David&Goliath, on the other hand, makes every new hire drink a chaser-free shot of Fernet-Branca as a kind of trust fall/Fear Factor thing. This almost makes sense in that it sounds like a nightmare we may have had in college. We might even have to bring it up with David Angelo, who once told us that he’s a bourbon guy who enjoys the woody tones of a Knob Creek or the sharper bite of a Bulleit but never mentioned the awfulness that is Campari.

Huge gives its employees an axe on their fifth anniversaries, because the agency is all about cutting away at the unnecessary stuff in the interest of minimalism. Thankfully, we did not see any Huge folks carrying axes at its recent holiday party at Park Slope’s Grand Prospect Hall. The event did, however, allow us to reacquaint ourselves with some ’90s hip-hop and one of our favorite local ads:

Vivaldi!

The Dua piece also introduced us, for the first time, to Grey’s “Heroic Failure Award” and Lapiz’s employment of a special Slack channel to shame staffers for bad behavior like “leaving behind their nail clippings” or other things that we presume were simply too gross to share with media. Also, can we agree that Slack is in no way a substitute or solution for old-school email and that it doesn’t come anywhere close to increasing productivity in the office? (Read this completely accurate, not-at-all overlong or self-indulgent Medium essay for more!)

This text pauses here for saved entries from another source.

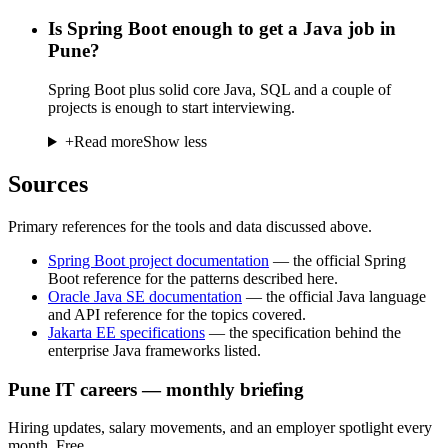
Is Spring Boot enough to get a Java job in
Pune?
Spring Boot plus solid core Java, SQL and a couple of
projects is enough to start interviewing.
+
Read more
Show less
Sources
Primary references for the tools and data discussed above.
Spring Boot project documentation
—
the official Spring
Boot reference for the patterns described here.
Oracle Java SE documentation
—
the official Java language
and API reference for the topics covered.
Jakarta EE specifications
—
the specification behind the
enterprise Java frameworks listed.
Pune IT careers — monthly briefing
Hiring updates, salary movements, and an employer spotlight every
month. Free.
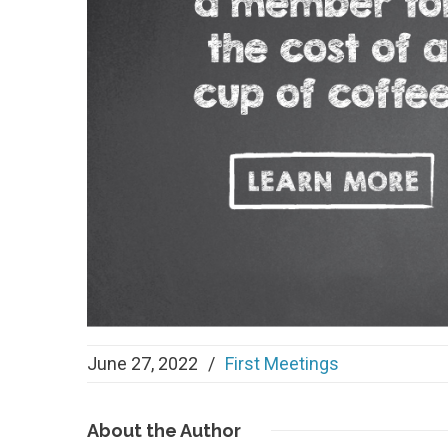
June 27, 2022
/
First Meetings
About
the Author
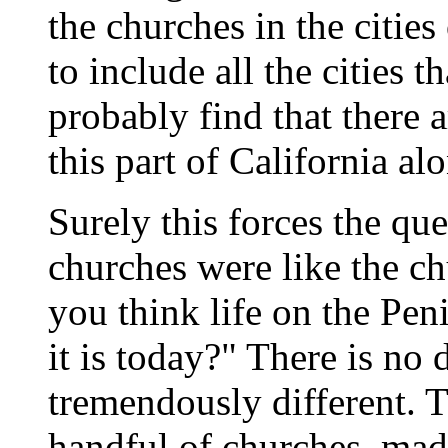
the churches in the cities
to include all the cities
probably find that there 
this part of California al
Surely this forces the que
churches were like the ch
you think life on the Pen
it is today?" There is no
tremendously different. T
handful of churches, mad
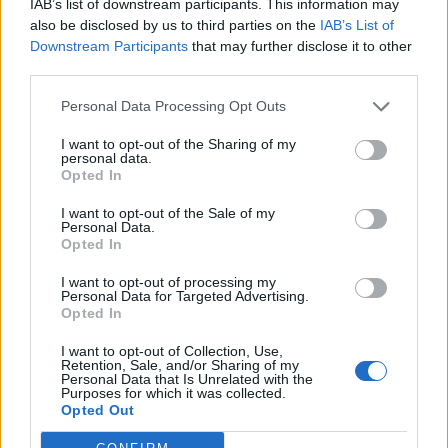
IAB’s list of downstream participants. This information may
also be disclosed by us to third parties on the
IAB’s List of
Downstream Participants
that may further disclose it to other
third parties.
Personal Data Processing Opt Outs
I want to opt-out of the Sharing of my
personal data.
Opted In
I want to opt-out of the Sale of my
Personal Data.
Opted In
I want to opt-out of processing my
Personal Data for Targeted Advertising.
Opted In
I want to opt-out of Collection, Use,
Retention, Sale, and/or Sharing of my
Personal Data that Is Unrelated with the
Purposes for which it was collected.
Opted Out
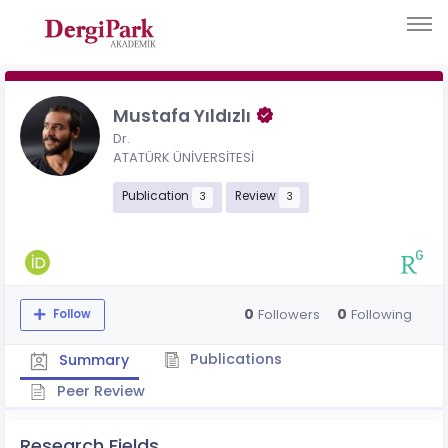
Mustafa Yıldızlı
Dr.
ATATÜRK ÜNİVERSİTESİ
Publication
Review
3
3
0
0
Followers
Following
Follow
Publications
Summary
Peer Review
Research Fields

In other odd agency behaviors, Havas Chicago CCO Jason Peterson says that the pins his shop creates to mark employees’ personal and career achievements “represent the unique aspects of our culture that set us apart.” Havas staffers “can either wear the pins on their jackets or keep [them] at their desks,” so they’re like Boy Scout merit badges in that they don’t count if you hide them away.

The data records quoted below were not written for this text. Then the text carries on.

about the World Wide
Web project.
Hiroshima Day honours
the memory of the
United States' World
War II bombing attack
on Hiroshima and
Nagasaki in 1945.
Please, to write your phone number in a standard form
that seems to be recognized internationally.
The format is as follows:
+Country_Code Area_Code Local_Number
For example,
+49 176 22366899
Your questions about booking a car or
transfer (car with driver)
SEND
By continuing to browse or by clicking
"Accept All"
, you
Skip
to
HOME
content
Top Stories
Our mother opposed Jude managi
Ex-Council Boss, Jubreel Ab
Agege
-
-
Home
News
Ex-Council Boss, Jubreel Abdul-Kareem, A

Saatchi & Saatchi New York CEO Brent Smart also hosts monthly Italian dinners at which members of different agency departments can bond over red sauce and debate “where we need to try new things and new ways of working.” It’s not quite clear where these dinners occur, but we’re pretty sure no one cooks in the Saatchi office and we hear there are still quite a few good pasta spots in the West Village.

Sadly, Digiday’s editorial team may now be classified as “anti-hug.” We get it, though–we’re not too big on physical affection among co-workers.